The Passat has been transformed from bumper to bumper, and the transformation is remarkable. The completely redesigned Volkswagen Passat is bigger, a better value and has lost some of its German accent since coming to America. Now built in a new plant in Chattanooga, Tenn., it seems to have picked up a southern drawl and it’s still a mighty fine automobile.
Yes, the “das auto” gang has gone mainstream USA and the new Passat competes head-on against the likes of the Toyota Camry, Honda Accord and Hyundai Sonata. In these volatile and changing financial times, if you want to compete with the big boys it can be both cost-effective and safer to produce high-volume products in major markets.
While the new Passat is bigger in almost every way, it retains upmarket premium qualities and technical delights that make a VW, well, a VW. A major one being its TDI Clean Diesel engine, which in the Passat is an award-winning turbocharged 2.0-litre that offers great fuel economy and produces an amazing 236 lbs.-ft of torque at 1,750 rpm.
In addition to the reintroduction of the TDI edition, probably the sweetest piece of news for Canadian consumers is its lower price. Passat now starts at just $23,975, which is $3,800 lower than the 2010 edition. Besides TDI, there are 2.5-litre and 3.6-litre V6 engine versions.
The TDI (starting at $27,475) is of particular importance to Canadians, where VW expects that it will account for about 45 per cent of new Passat sales. The V6 is expected to outsell the TDI in the U.S., but when you look at the fuel economy numbers and then drive the TDI, it’s easy to understand why Canadians love it.
The Passat TDI differs from the Jetta TDI in that it comes with the extra-clean Ad-Blue exhaust emissions system. Service intervals are every 15,000 kilometres and there’s a warning system that alerts the driver when its fluid level is getting low. The 2.5-litre and TDI versions of the new Passat come in Treadline, Treadline+, Comfortline and Highline trim levels. The V6 Passat only comes in Comfortline and Highline trim levels. My test TDI Passat was a Trendline+ edition that came without any options and a list price of $28,875.
While VW obviously wasn’t trying to push design boundaries with the new Passat, it’s also a design that few will dislike. Plus, trademark VW design cues give it some distinguishing elements. The big changes are dimensional, including a wheelbase that’s almost nine centimetres longer than its predecessor. Looking a little closer, there’s a subtle character crease that runs from the trailing edge of the headlight rearward, above the door handles, and connects with the wraparound tail light assembly.

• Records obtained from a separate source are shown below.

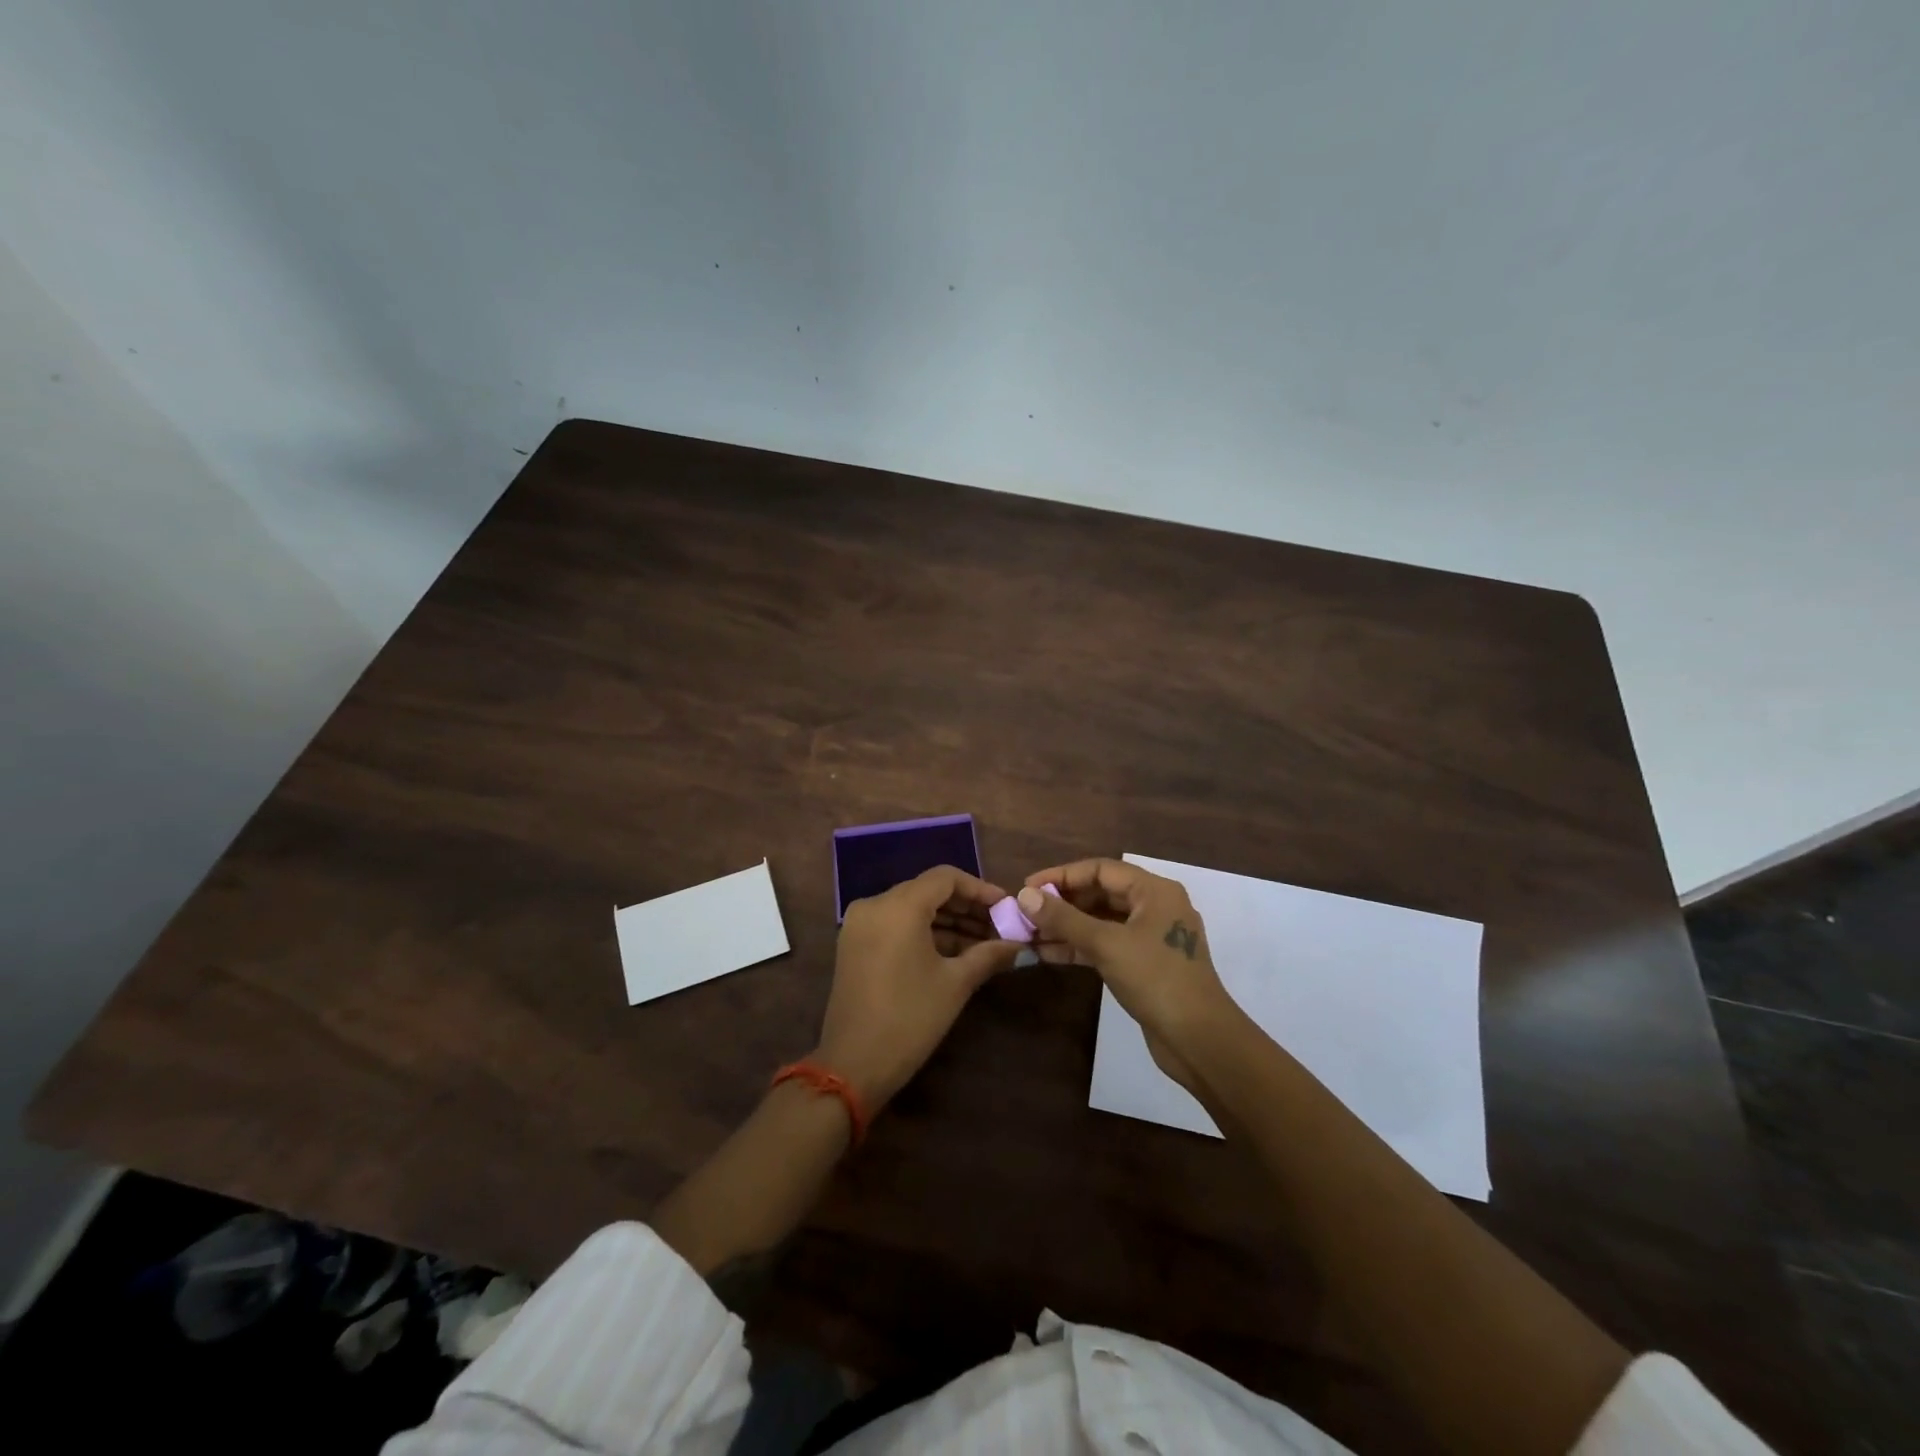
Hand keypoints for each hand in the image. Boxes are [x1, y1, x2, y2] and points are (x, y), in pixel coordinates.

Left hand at [814, 866, 1022, 1111]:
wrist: (853, 1065)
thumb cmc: (910, 1018)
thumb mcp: (955, 984)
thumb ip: (988, 955)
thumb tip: (1019, 945)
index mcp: (898, 906)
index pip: (945, 878)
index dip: (979, 889)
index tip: (1005, 907)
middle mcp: (875, 904)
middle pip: (928, 891)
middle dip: (965, 907)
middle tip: (999, 926)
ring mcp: (860, 924)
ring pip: (912, 908)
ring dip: (947, 921)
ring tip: (983, 942)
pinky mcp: (854, 944)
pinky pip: (895, 924)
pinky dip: (923, 932)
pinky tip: (954, 952)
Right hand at [1019, 859, 1242, 1093]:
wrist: (1200, 1040)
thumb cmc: (1156, 980)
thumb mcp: (1106, 944)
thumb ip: (1064, 918)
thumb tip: (1024, 895)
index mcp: (1155, 891)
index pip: (1100, 869)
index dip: (1061, 876)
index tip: (1027, 887)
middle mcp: (1155, 907)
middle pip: (1100, 893)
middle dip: (1062, 902)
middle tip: (1025, 913)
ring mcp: (1150, 937)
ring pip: (1101, 921)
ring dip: (1067, 926)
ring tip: (1029, 934)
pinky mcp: (1144, 964)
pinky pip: (1106, 944)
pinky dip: (1080, 947)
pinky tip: (1048, 954)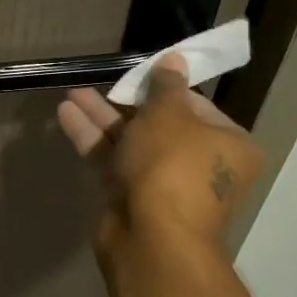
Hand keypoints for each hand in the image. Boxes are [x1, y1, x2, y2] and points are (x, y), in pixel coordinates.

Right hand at [57, 56, 262, 255]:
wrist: (152, 238)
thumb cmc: (172, 165)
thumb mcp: (169, 114)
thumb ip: (165, 85)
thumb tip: (175, 59)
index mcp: (229, 145)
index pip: (198, 107)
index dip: (167, 89)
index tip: (141, 75)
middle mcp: (201, 166)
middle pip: (162, 126)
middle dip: (127, 103)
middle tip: (105, 83)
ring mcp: (165, 186)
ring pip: (133, 144)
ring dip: (103, 118)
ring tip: (72, 94)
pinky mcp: (133, 200)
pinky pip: (114, 162)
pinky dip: (93, 140)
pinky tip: (66, 115)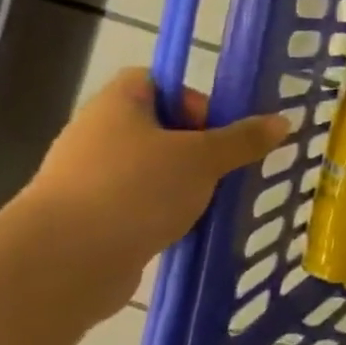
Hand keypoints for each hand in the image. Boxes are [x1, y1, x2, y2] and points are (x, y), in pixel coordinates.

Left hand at [13, 68, 289, 303]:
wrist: (63, 262)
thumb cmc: (136, 189)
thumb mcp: (204, 158)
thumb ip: (243, 140)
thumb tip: (282, 121)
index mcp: (118, 105)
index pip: (156, 82)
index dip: (191, 97)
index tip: (218, 127)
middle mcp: (98, 135)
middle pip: (159, 128)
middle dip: (198, 147)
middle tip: (226, 167)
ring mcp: (89, 179)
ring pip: (152, 170)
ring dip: (185, 184)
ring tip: (214, 201)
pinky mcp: (90, 219)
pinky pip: (139, 205)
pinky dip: (165, 214)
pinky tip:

While seating capacity remains the same, the cabin space is greatly enhanced, especially for rear-seat occupants. Large doors also allow them to get in or out easier. In addition, the doors are sculptured on the inside to allow extra shoulder room and make it a genuine five-seat sedan. Volkswagen interiors are generally top in class and the new Passat is no exception. Nothing flashy, it’s just a calm, functional layout with good materials. My test Passat TDI was the basic version, yet the cabin had a more upscale ambience and its cloth upholstery had a durable feel.
Laser seam-welding helps create the Passat’s extra rigid body structure, which also comes with six standard airbags. Unique to VW is an Intelligent Crash Response System (ICRS). It automatically springs into action following a serious collision, cuts off fuel supply, unlocks doors, disconnects the battery from the alternator and turns on the hazard warning lights.
Historically, diesel fuel has been cheaper to buy than regular gasoline, but these days it seems to be more expensive, and I’m not sure why. I paid $1.36/litre and at the same station regular gasoline was $1.30/litre at. An extra five to six cents per litre for diesel appears to be typical these days, but just like gasoline, its price fluctuates.
That said, the torque-rich TDI engine makes the most of every litre of diesel and provides outstanding fuel economy. The tachometer turns red at 5,000 rpm (vs. 7,000 for the gasoline version) and with transmission in “D” shifts are made at about 2,000 rpm. Slipping the DSG transmission down into its “S” mode ups the shift pattern to around 3,000 rpm and makes it move in a more urgent, sporty style. On the highway, the new Passat is exceptionally quiet and comfortable and its softer suspension is better tuned for the rigours of U.S. interstate highway travel. Yes, it’s lost some agility and handling sharpness, but overall it’s still a very good driving experience that many will view as an improvement.
The new roomier and more affordable 2012 Volkswagen Passat has adapted to life in America. The TDI engine edition is still unique in the marketplace and it offers outstanding fuel economy and terrific pulling power.